Chris Lokesa

Personal information
- Full name: Chris-Emmanuel Dikwama Lokesa
- Date of birth: 7 November 2004 (age 21)
- Place of birth: Hasselt, Belgium
- Height: 1.75 m (5 ft 9 in)
- Position: Left winger

Team information
- Current team: Beveren
- Number: 5

Senior career*
- Years: Team / Apps / (Gls)
- 2020–2022: RSCA Futures / 11 / (4)
- 2022–2026: RKC Waalwijk / 68 / (6)
- 2026–: Beveren / 17 / (4)

International career^{‡}
- 2019: Belgium U15 / 1 / (1)
- 2024: Belgium U21 / 1 / (0)

= Chris Lokesa =

Belgian footballer (born 2004)

Chris-Emmanuel Dikwama Lokesa (born 7 November 2004) is a Belgian professional footballer who plays as a left winger for Challenger Pro League club Beveren.

== Early life ==
Chris Lokesa was born on 7 November 2004 in Hasselt, Belgium.

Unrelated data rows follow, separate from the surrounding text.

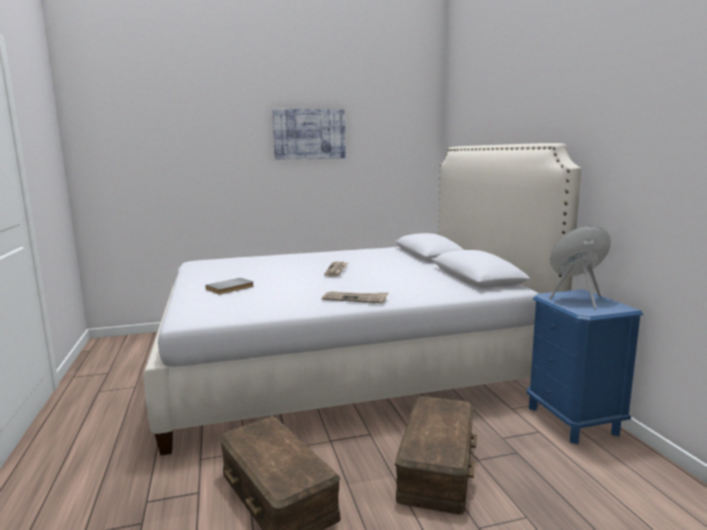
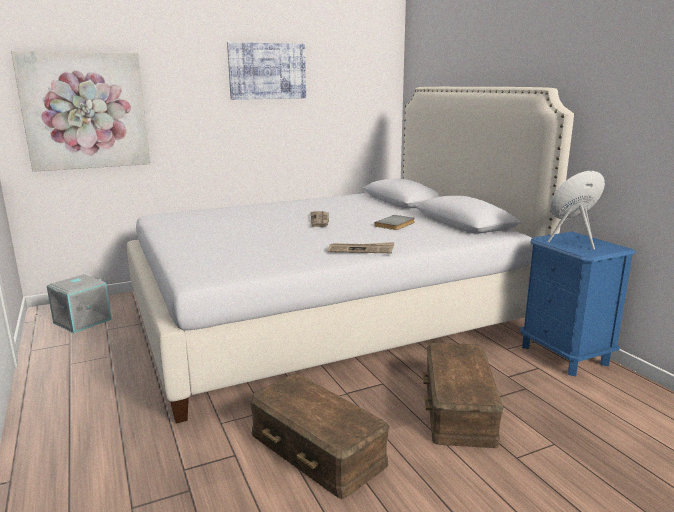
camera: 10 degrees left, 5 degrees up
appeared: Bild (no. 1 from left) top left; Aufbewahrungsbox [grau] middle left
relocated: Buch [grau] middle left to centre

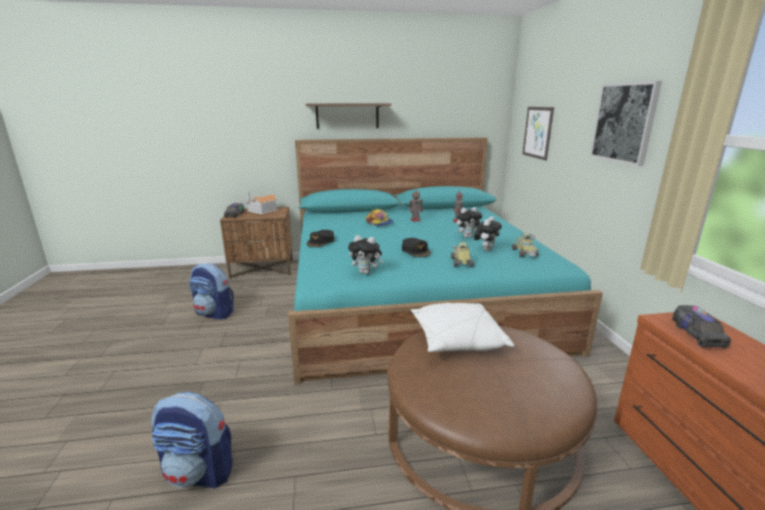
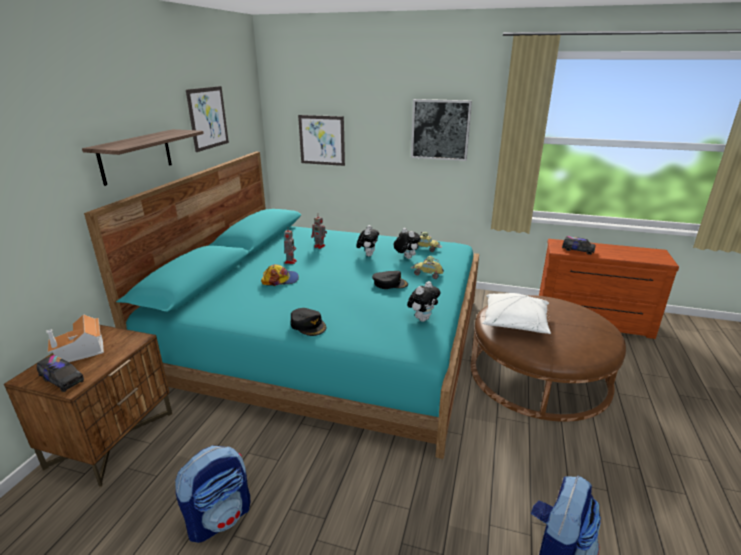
camera: 65 degrees left, 5 degrees up
appeared: Bild (no. 1 from left) top left

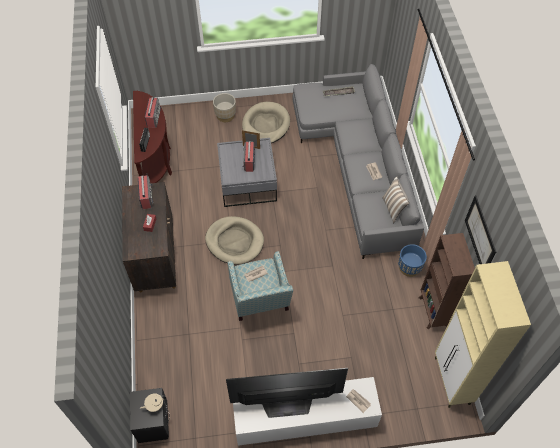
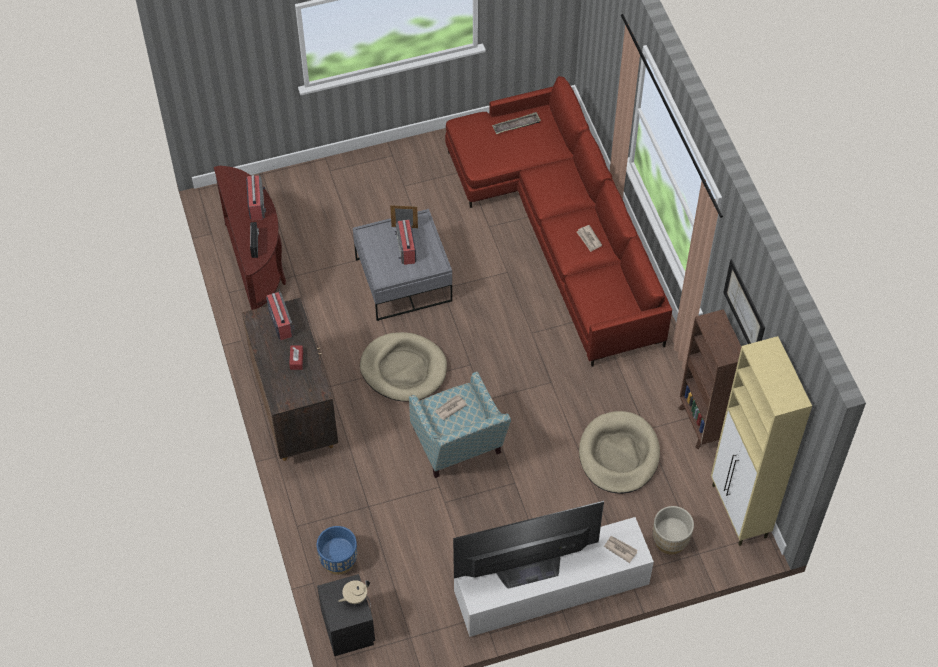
camera: 10 degrees left, 0 degrees up
missing: Kissen middle right
relocated: Pflanzkübel [beige] top centre to bottom right; Hundebett [beige] (no. 2 from left) top centre to bottom centre; Pflanzkübel [blau] middle right to bottom centre
colour: Sofa [grau] centre to Sofa [rot] top centre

He is of Congolese descent.

== Club career ==

=== RSCA Futures ===
Lokesa began his club career in football with the R.S.C. Anderlecht second team.

=== RKC Waalwijk ===
In December 2022, Lokesa moved to RKC Waalwijk on a three-and-a-half year deal. On 23 April 2023, he made his club debut in a 3–0 loss to AZ Alkmaar. He scored his first career club goal against PEC Zwolle on 25 November 2023, securing a 2–1 victory for the club.

=== Beveren ===
On 20 January 2026, Lokesa signed a two-and-half year contract with Beveren.

== Playing style ==
Lokesa is primarily played as either a left winger or as an attacking midfielder.